18/02/2021

Occhio secco: lo smart working non aiuta. Ecco cosa fare

Saverio Pepe
A cura di Saverio Pepe
Pubblicato il 18/02/2021 Aggiornato il 18/02/2021

Non è solo un fastidio ma un vero e proprio disturbo che si manifesta con bruciori, prurito, sensibilità alla luce. Si cura con acido ialuronico, farmaci, impacchi

Overwhelmed unhappy young woman taking off glasses, rubbing eyes, feeling exhausted, working remotely on computer at home. Tired stressed lady suffering from dry eyes syndrome, massaging nose bridge.

Bruciore, secchezza, fastidio alla luce e quella sensazione di avere la sabbia negli occhi… la sindrome dell’occhio secco (o disfunzione lacrimale) è un disturbo che colpisce fra il 12 e il 16% della popolazione, specialmente le donne. È dovuto a un malfunzionamento del sistema di superficie oculare, normalmente garantito da una serie di meccanismi: la presenza di una sufficiente quantità di lacrime, una composizione stabile e un adeguato ricambio del film lacrimale, una chiusura corretta e un normale ammiccamento delle palpebre.

Se il sistema non è in grado di correggere da solo l’anomalia, può scatenarsi un’infiammazione che, con il tempo, coinvolge anche le fibre nervose corneali e le ghiandole delle palpebre, innescando ulteriori danni.

La pandemia con lo smart working sempre più diffuso e le tante ore passate in videchat o a cercare di distrarsi facendo binge watching di serie tv ha contribuito ad aumentare il problema.

Mai sottovalutare i sintomi

La prima cosa da fare è non sottovalutare i campanelli d’allarme: fotofobia, sensazione di corpo estraneo, bruciore, prurito, secchezza, affaticamento oculare, dolore, in alcuni casi rossore e secrezione di muco. Più raramente viene riferita, paradossalmente, una lacrimazione eccessiva, soprattutto all’inizio. Altri sintomi possibili includono: offuscamento della visione, sensazione di palpebre pesanti, minor tolleranza ad attività che richiedono uno sforzo visivo, come leggere. È fondamentale rivolgersi subito a un oculista: la disfunzione lacrimale è una condizione cronica che, se non trattata, peggiora. Necessita di una terapia continuativa.

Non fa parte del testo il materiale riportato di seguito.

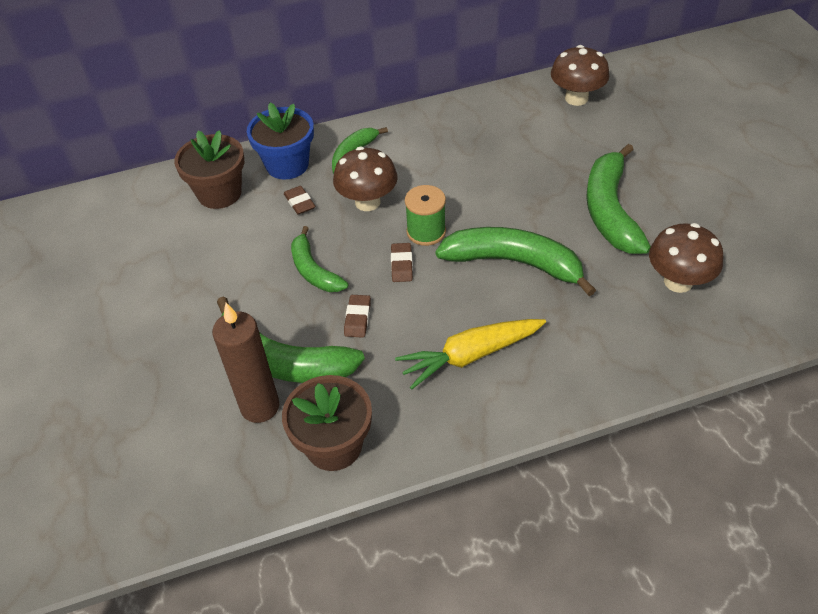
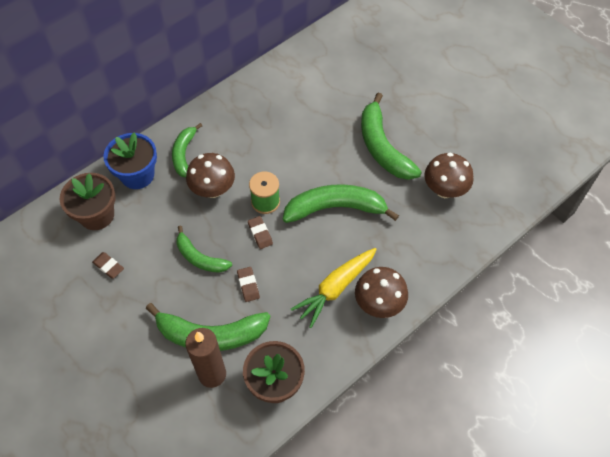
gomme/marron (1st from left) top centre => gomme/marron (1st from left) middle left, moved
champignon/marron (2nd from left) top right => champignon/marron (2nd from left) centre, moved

Come ripristinare il film lacrimale

Fra le sostanze impiegate per ripristinare il film lacrimale, la più usata è l’acido ialuronico, che consentire di ricostruire uno spessore del film lacrimale efficiente. L’impiego di molecole come il trealosio, che stabilizza l’ambiente intracellulare e protegge la cellula epiteliale dagli insulti provenienti dall’ambiente esterno, consente invece di stabilizzare la qualità dell’epitelio. Gli oculisti possono suggerire anche l’impiego di antibiotici e/o farmaci per controllare l’infiammazione, come steroidi locali utilizzati a cicli, e il ricorso a misure di igiene palpebrale, che può essere effettuata con impacchi caldo umidi.

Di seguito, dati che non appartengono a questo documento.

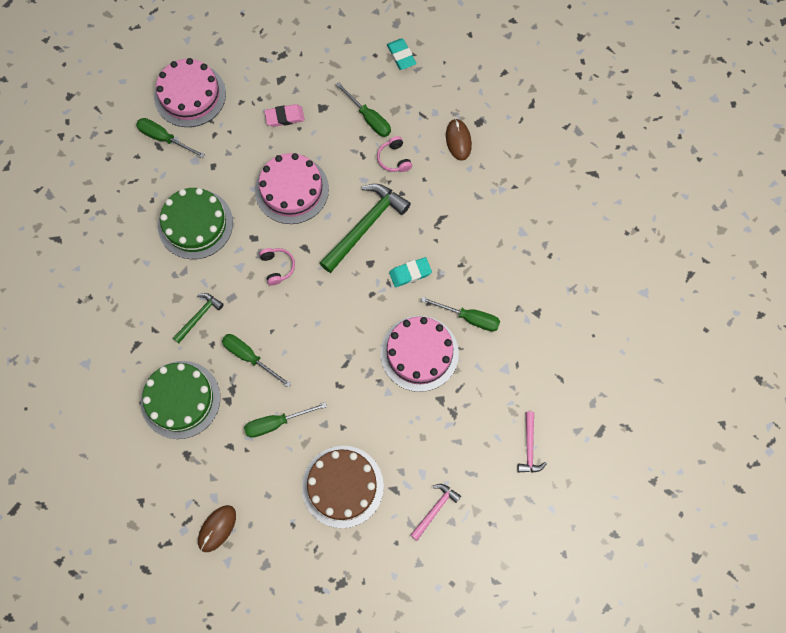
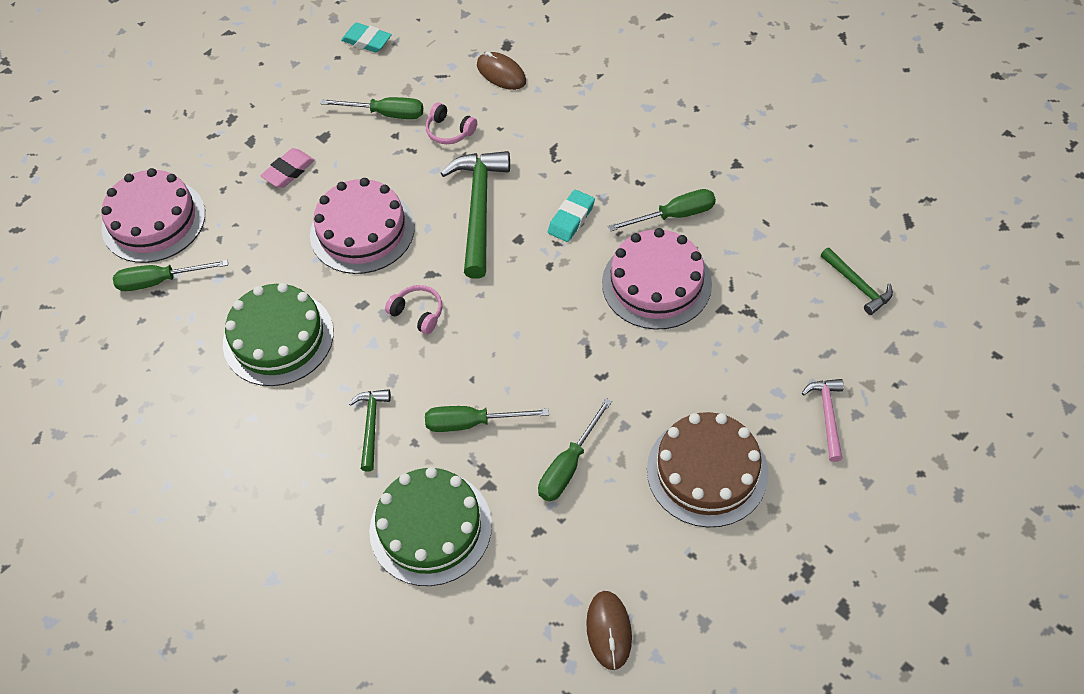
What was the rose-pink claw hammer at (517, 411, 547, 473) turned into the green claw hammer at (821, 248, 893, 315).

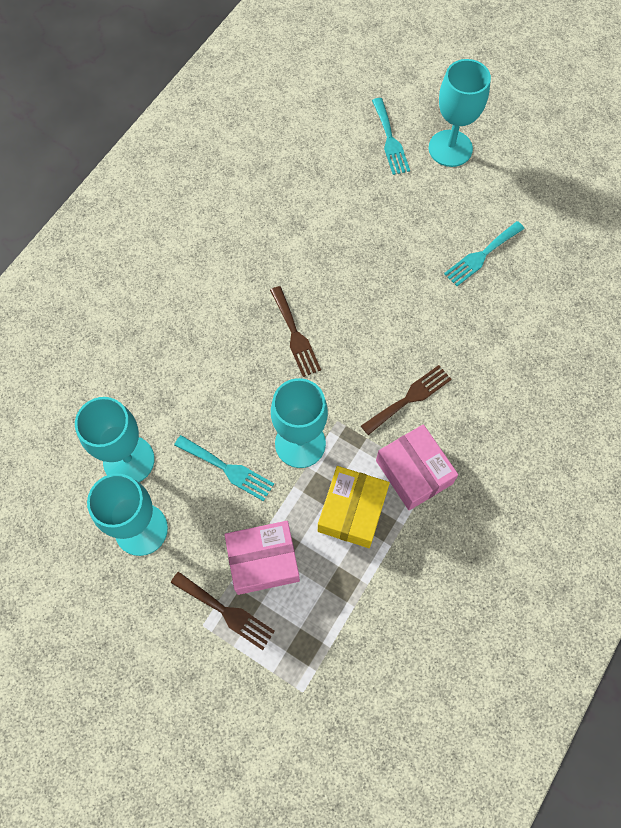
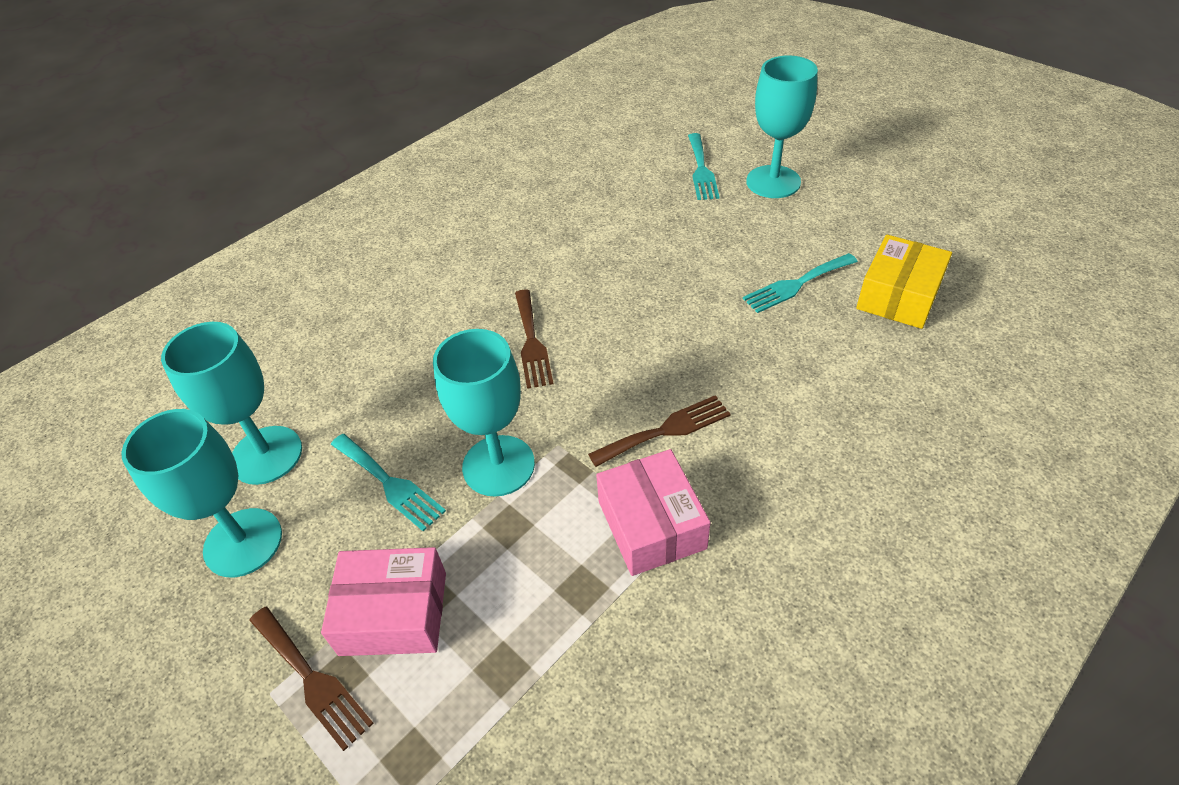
The yellow box ended up elsewhere, having gone from (318, 466, 390, 548) to (856, 235, 952, 329).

Le precauzioni che aiutano

Alcune raccomandazioni sono utili per limitare i disturbi: idratate l’occhio con sostituti lacrimali o colliri, non restate a lungo in ambienti secchi (riscaldamento, aria condizionata), evitate l’esposizione diretta a fonti di aria o calore, umidificate gli ambienti e non indossate lenti a contatto finché la situazione non si è stabilizzata.

L'esperto consiglia

Ricordatevi di chiudere gli occhi per qualche secondo quando leggete, lavorate con tablet o computer, oppure siete molto concentrati su qualcosa.